Something cruel blooms in my gut, surprising me, but also egging me further. "Goodnight, Blue." I hang up and step back from the window.

A chirp fills the air before I can sit. A photo pops up of her bare, glistening pussy. Her fingers V across the lips.

Blue: I need the photo, Red. I need to imagine it inside me, wondering how you're going to stretch me enough to take all of you. Please. I have to have it.

There's a flash of satisfaction that has nothing to do with pleasure and everything to do with control, and it scares me how clean it feels.

Me: Careful, Blue. Anticipation is only fun until someone else decides when it ends.

Blue: I know. That's why I'm still here.

Sweat pops out on my skin. I take off my shirt and pants, carefully laying them over the back of my armchair. I walk to the window in only my boxers, staring down at her, knowing she's unhinged and that her mania is directed at me, yet drowning deeper in the approval of it.

The phone rings.

I answer silently again, not taking my eyes off my little stalker.

"I never made or sent photos of me like that to Brax," she blurts out.

Brax.

A darker instinct unfurls in my chest, patient and pleased, like it's been waiting for the right moment to be acknowledged.

I warn, "You set your sights on a man this time, Blue.

You should have stuck with Brax. When I take you, it won't be because you offered.

It'll be because you understood exactly what you were provoking and you decided you wanted the consequences. "

"Yes, Dr. Mercer," she breathes, gripping the post so tight her knuckles are white even from the distance.
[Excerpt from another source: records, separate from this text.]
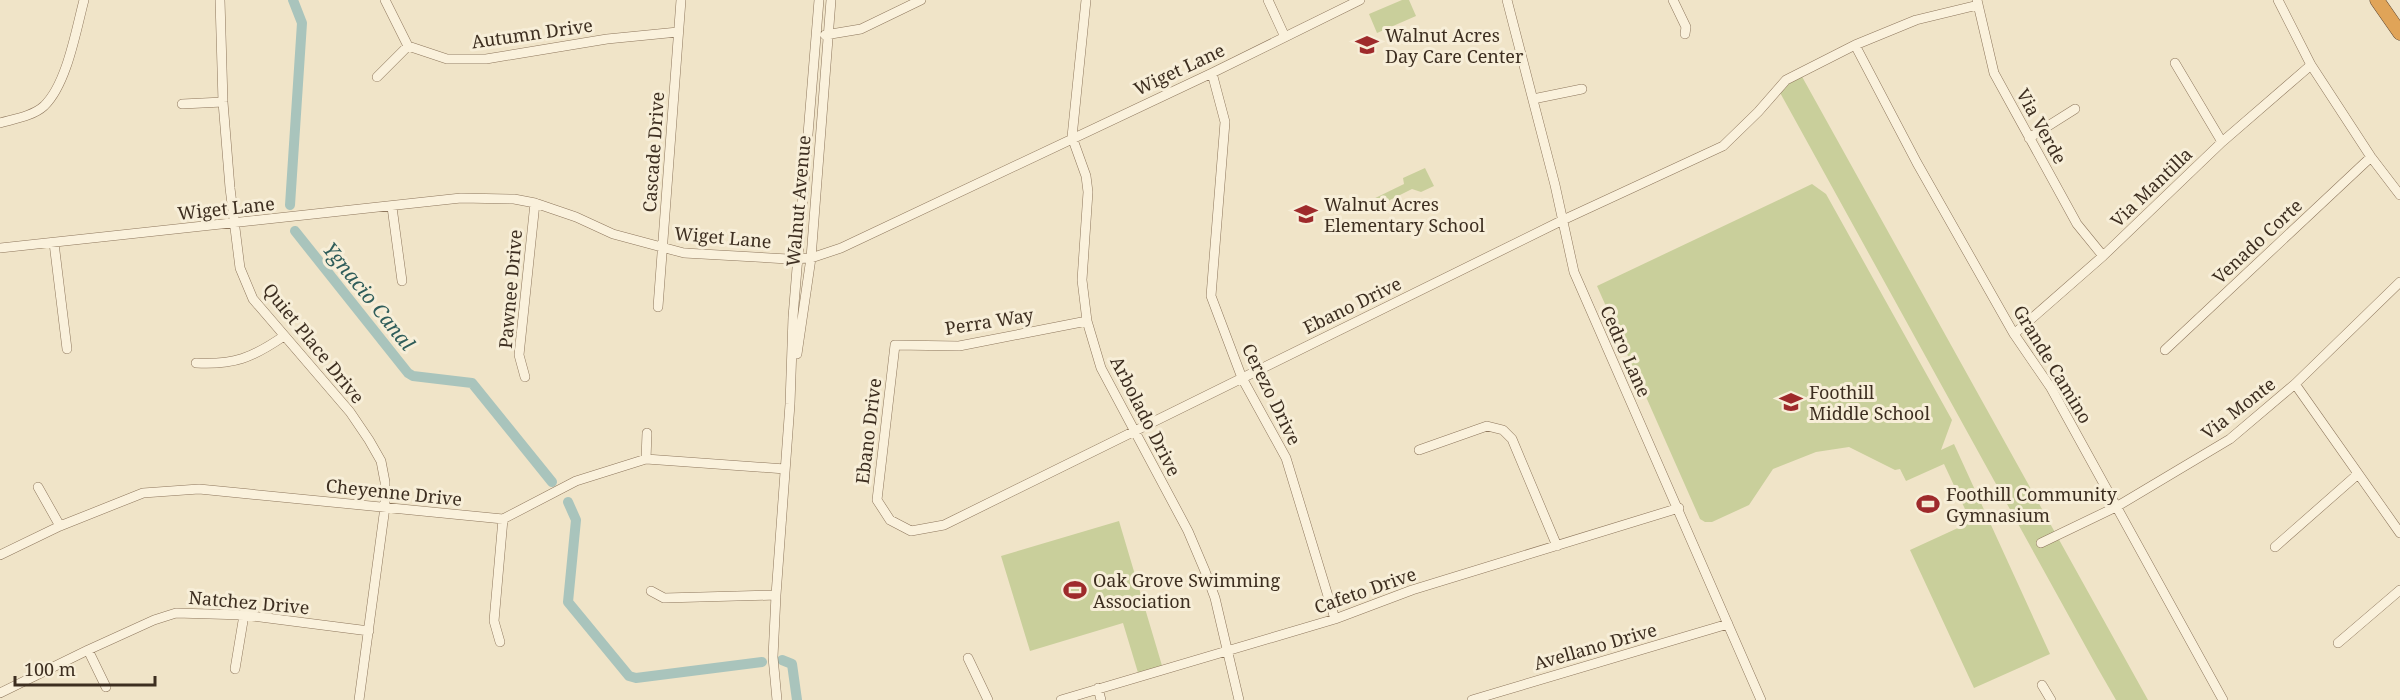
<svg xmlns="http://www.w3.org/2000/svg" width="2400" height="700" font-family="'Noto Serif',serif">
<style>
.green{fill:#c9cf9b}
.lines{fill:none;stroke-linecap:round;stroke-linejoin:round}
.canal{stroke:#a9c4bc;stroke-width:10}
.minor-casing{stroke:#8d765c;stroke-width:10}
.highway-casing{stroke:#5b4430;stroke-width:15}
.minor{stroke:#faf1dc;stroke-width:9}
.highway{stroke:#e0a458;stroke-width:14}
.labels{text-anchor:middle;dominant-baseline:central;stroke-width:6;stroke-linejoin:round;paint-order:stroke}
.street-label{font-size:18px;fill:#3d2e20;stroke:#f7eed8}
.poi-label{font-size:18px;fill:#3d2e20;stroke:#f7eed8;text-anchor:start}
.water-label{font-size:20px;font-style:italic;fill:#2f5d5a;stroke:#f7eed8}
</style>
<rect width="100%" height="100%" fill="#f0e4c8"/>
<path class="green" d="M1402,0H1409L1416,16L1377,33L1369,14Z
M1800,73L2148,700H2116L2097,667L1778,89Z
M1425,168L1434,186L1421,192L1412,189L1368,211L1365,203L1404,184L1403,178Z
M1812,184L1826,194L1952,420L1941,450L1954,444L2050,654L1974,688L1910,550L1971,522L1944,464L1906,481L1900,469L1895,470L1849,447L1816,452L1773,469L1749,505L1712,522H1705L1700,519L1597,286Z
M1119,521L1163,669L1139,676L1123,623L1030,651L1001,556Z"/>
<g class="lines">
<path class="canal" d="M290,205L302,23L293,0
M295,231L408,373L413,376L472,383L552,482
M568,502L576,520L568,602L629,676L636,678L762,662
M782,660L792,664L797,700"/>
<g class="minor-casing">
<path id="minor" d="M220,0L223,102L230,188L240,268L253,299L350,412L369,440L381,461L385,482V507L359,700
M385,0L408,46L447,59H486L607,39L678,32
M1086,0L1072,137L1086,176L1088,192L1082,280L1087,321L1101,368L1188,531L1205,571L1215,598L1239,700
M1268,0L1285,37
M1507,0L1555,185L1574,272L1761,700
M1673,0L1686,27L1685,34
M1977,0L1994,73L2077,224L2103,256
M2278,0L2311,65L2371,157L2400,195
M825,35L861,29L921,0
M1855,45L1917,163L2014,334L2051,388L2223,700
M2175,63L2222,142
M1212,73L1225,122L1211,296L1242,378L1286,458L1335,619
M377,77L408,46
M1533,99L1582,89
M182,104L223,102
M0,123C14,119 33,116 44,106C67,84 76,30 84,0
M2029,138L2075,109
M392,207L402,281
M54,243L67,349
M0,248L461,198L514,199L535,203L576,217L613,234L684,253L788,259L811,258L841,248L1212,73L1360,0
M658,307L681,0
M1087,321L959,346L895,345L877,500L890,520L911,531L944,525L1563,220L1723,146L1758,112L1786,80L1855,45L1916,20L1978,5
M2014,334L2103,256L2222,142L2311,65
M2165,350L2371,157
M797,354L811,258L831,0
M196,363C234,365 252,358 284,336
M525,377L519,355L535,203
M2295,384L2400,533
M1419,450L1487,426L1503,430L1512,439L1557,546
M646,459L647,433
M38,487L60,526
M2041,543L2116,507L2230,439L2295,384L2400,282
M2275,547L2358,474
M0,555L60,526L143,493L199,489L503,519L576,481L646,459L785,469
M651,591L664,598L776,595
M500,642L494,621L503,519
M2338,643L2400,590
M88,650L106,687
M968,658L988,700
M235,669L244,615
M2042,685L2051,700
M1098,688L1101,700
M0,693L88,650L154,620L176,613L244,615L369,631
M777,700L773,657L776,595L790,404L793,317L819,0
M1061,700L1335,619L1412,590L1679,508
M1472,700L1728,624"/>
</g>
<g class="highway-casing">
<path id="highway" d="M2377,0L2400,33"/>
</g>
<use href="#minor" class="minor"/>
<use href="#highway" class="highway"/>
</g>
<defs>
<g id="school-bare" transform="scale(1.8)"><path d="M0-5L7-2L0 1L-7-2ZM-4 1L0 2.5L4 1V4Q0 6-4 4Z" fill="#9e2a2b" stroke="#f7eed8" stroke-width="2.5" paint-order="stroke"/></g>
<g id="stadium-bare" transform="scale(1.8)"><path d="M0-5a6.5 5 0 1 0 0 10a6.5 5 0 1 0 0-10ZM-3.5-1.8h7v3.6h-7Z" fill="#9e2a2b" stroke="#f7eed8" stroke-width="2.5" paint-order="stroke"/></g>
</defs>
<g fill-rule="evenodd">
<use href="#school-bare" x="1367" y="45"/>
<use href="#school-bare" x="1306" y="214"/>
<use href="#school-bare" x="1791" y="402"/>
<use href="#stadium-bare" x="1928" y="504"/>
<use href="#stadium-bare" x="1075" y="590"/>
</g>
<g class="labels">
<g class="street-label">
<text transform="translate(532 33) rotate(-8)">Autumn Drive</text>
<text transform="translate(1179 69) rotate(-25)">Wiget Lane</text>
<text transform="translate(2042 126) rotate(61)">Via Verde</text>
<text transform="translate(653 152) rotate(-86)">Cascade Drive</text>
<text transform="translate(2151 187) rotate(-44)">Via Mantilla</text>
<text transform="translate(798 201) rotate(-85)">Walnut Avenue</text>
<text transform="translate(226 208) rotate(-6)">Wiget Lane</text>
<text transform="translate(723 237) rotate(5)">Wiget Lane</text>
<text transform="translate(2257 241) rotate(-43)">Venado Corte</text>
<text transform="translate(510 289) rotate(-85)">Pawnee Drive</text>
<text transform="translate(1352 305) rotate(-26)">Ebano Drive</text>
<text transform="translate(989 321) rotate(-9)">Perra Way</text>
<text transform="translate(314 343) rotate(51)">Quiet Place Drive</text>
<text transform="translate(1626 351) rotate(66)">Cedro Lane</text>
<text transform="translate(2053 364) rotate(59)">Grande Camino</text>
<text transform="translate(1272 394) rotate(64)">Cerezo Drive</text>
<text transform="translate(2238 408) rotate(-38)">Via Monte</text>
<text transform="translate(1146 416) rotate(63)">Arbolado Drive</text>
<text transform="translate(868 431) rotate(-83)">Ebano Drive</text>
<text transform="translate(394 492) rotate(6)">Cheyenne Drive</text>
<text transform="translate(1365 590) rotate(-19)">Cafeto Drive</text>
<text transform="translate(249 602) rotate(5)">Natchez Drive</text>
<text transform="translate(1595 646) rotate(-16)">Avellano Drive</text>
</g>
<g class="poi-label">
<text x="1385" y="35">Walnut Acres<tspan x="1385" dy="21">Day Care Center</tspan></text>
<text x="1324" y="204">Walnut Acres<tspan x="1324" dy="21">Elementary School</tspan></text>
<text x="1809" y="392">Foothill<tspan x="1809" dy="21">Middle School</tspan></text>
<text x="1946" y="494">Foothill Community<tspan x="1946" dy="21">Gymnasium</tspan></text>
<text x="1093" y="580">Oak Grove Swimming<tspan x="1093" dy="21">Association</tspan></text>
</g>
<g class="water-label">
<text transform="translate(369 296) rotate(51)">Ygnacio Canal</text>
</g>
</g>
<path d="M15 676v9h140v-9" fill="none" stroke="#3d2e20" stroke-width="3"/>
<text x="24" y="676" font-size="18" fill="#3d2e20" stroke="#f7eed8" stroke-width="4.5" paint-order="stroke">100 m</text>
</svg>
"Go home, Blue. That's an order," I state, then hang up. I turn and slide into bed, studying the photo she put in my nightstand and the one of her pussy she texted me, until my obsession turns as raw as hers.

My dick pops past the slit of my boxers, and I finally allow myself to touch it, rubbing the pre-cum over the tip.

A chirp hits my ears.

Blue: I'm home and naked in bed. I told my parents they have to come to therapy today because you wanted me to.

All the thoughts I had earlier about therapy with Blue and her parents resurface. I slide my hand over my shaft and close my eyes, thinking about my Bluebird working through years of pent-up feelings she never learned how to handle.

Chirp.

Blue: I'm going to cancel it if you don't send me what I need.

My cock twitches, and panic hits. I'm past every ethical and moral boundary I ever put up. I'm the last therapist who should be having any sessions with Blue or her parents.

I can still help her.

This is wrong.

Blue: I thought you wanted to help me?

I rub my cock a few more times, smear more pre-cum over the cap, snap a photo of it, then send it to her.

A voice clip comes back. Her voice shakes with excitement. "Now send me a video of you cumming, Dr. Mercer. I need to see what it'll be like with you pumping inside me, trying to split me wide open."

"You dirty little Bluebird," I mutter.

Before I know it, I switch my camera to video, position it on my cock, and stare at the photo she left me while giving her exactly what she wants.